National health organizations agree that milk, whatever its flavor, has benefits for young bodies. Bone density peaks during adolescence, and calcium is vital to bone strength. Milk offers calcium, Vitamin D and a host of other nutrients. Children need about 32 ounces of milk daily just to get the recommended allotment of Vitamin D, Greer said.

Milk processors argue that children might not receive those benefits if chocolate milk is taken away. “There is a huge concern that if kids don’t care for [the taste of plain milk], they won’t actually drink it,” said Vivien Godfrey, the milk trade group’s chief executive.

But Marlene Schwartz, deputy director of Yale University’s Rudd Center for Food Policy and Obesity, said schools should not presume that children will shun no-frills milk.

She studied milk consumption in federally funded preschools across Connecticut where only plain milk was offered, and found that those young children drank it happily.

“What I don’t understand is, when a child turns 5 and enters kindergarten, all of a sudden people think they will stop drinking plain milk,” she said.

She conceded, however, that it can be difficult to reclaim kids who have already encountered sweetened milk.

“Chocolate milk every day didn’t seem like the healthiest option,” said Eva Detloff, the Barrington district’s nursing supervisor.

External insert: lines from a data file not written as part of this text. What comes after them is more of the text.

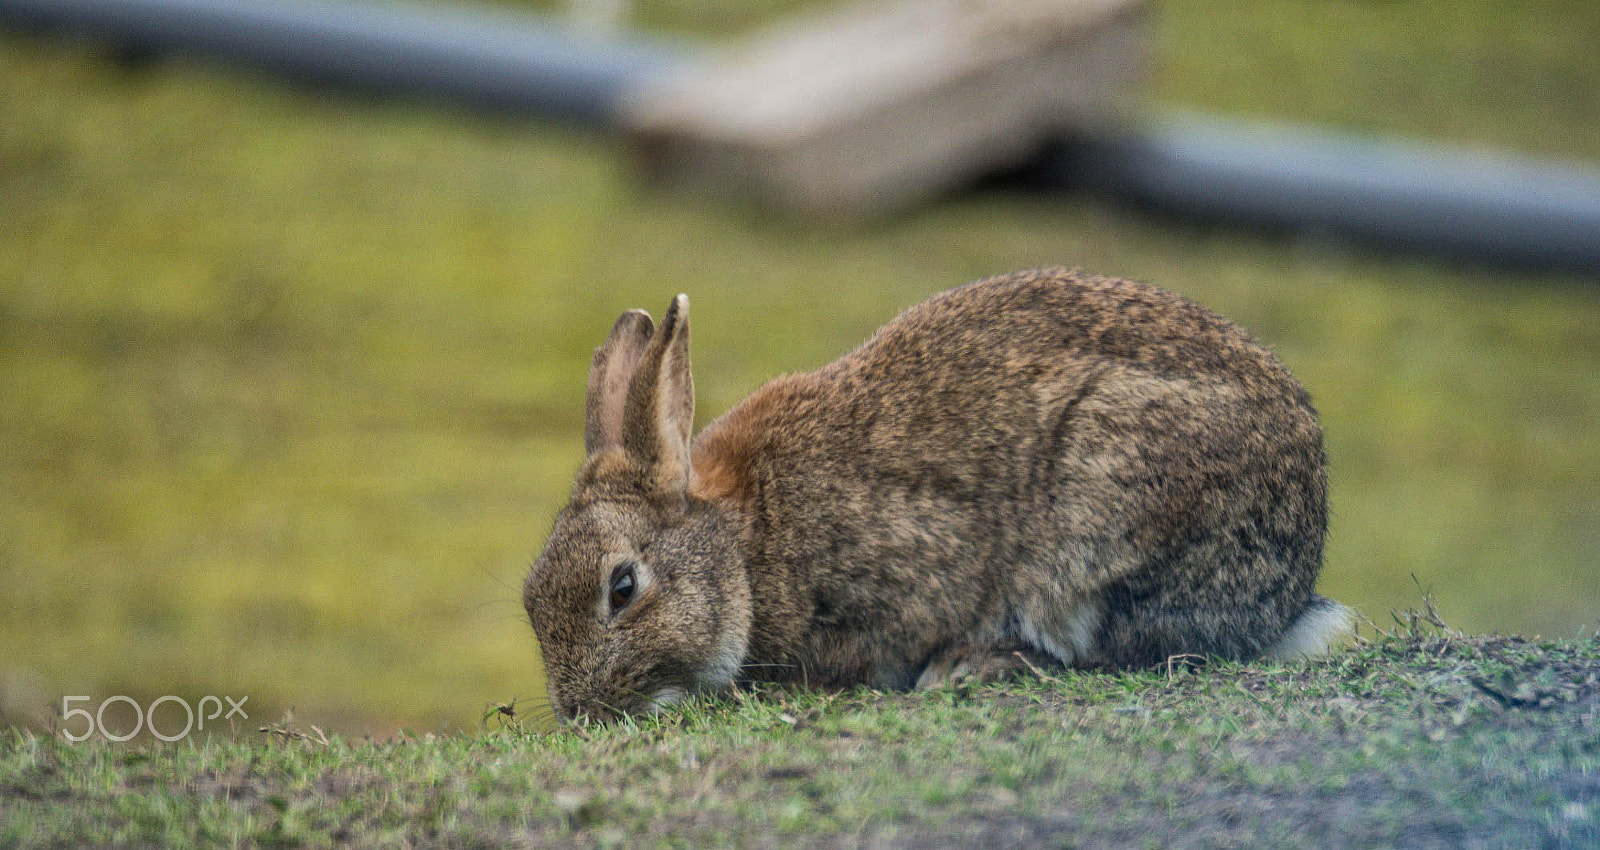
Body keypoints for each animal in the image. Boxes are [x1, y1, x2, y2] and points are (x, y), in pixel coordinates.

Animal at [522, 268, 1352, 723]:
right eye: (531, 601)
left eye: (622, 587)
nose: (578, 713)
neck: (745, 544)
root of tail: (1295, 583)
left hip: (1106, 514)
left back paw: (975, 666)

So beginning with the 2008-09 school year, Barrington schools removed chocolate and strawberry milk from the menu.

Students hated the decision. Even some parents, said Supt. Tom Leonard, complained that the policy went too far.

Then over the summer, Haley and two other students came by his office with some evidence -- and a request.

Inspired by a book about a young activist, Haley had gathered petition signatures asking for the return of flavored milk. She and her friends also pointed out that students were bringing drinks from home like fruit juice and Gatorade, which also have relatively high sugar content.

Leonard agreed to a trial: The schools would serve flavored milk each Friday and figure out how that affected milk consumption.

School employees now compare how much milk is tossed out on plain-milk-only days and flavor Fridays. The study will run through January, when the district will decide the future of flavored milk. But Haley thinks the current solution is the right one.

“Once a week couldn’t hurt,” she said. “It’s still milk.”